Please reproduce the final stretch of the listing below: the line that contains "630 762 4.53" and all lines after it, verbatim, with nothing else.

_DATASET EXTRACT_:
- - - - - - -

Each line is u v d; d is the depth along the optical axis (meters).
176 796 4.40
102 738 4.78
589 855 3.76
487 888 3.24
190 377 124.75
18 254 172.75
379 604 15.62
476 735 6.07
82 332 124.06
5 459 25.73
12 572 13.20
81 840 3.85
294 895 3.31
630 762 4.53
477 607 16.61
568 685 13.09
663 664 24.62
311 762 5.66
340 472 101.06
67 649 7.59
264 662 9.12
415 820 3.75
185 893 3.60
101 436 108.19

- - - - - - -

_COMPLETED TASK_:
630 762 4.53
477 607 16.61
568 685 13.09
663 664 24.62
311 762 5.66
340 472 101.06
67 649 7.59
264 662 9.12
415 820 3.75
185 893 3.60
101 436 108.19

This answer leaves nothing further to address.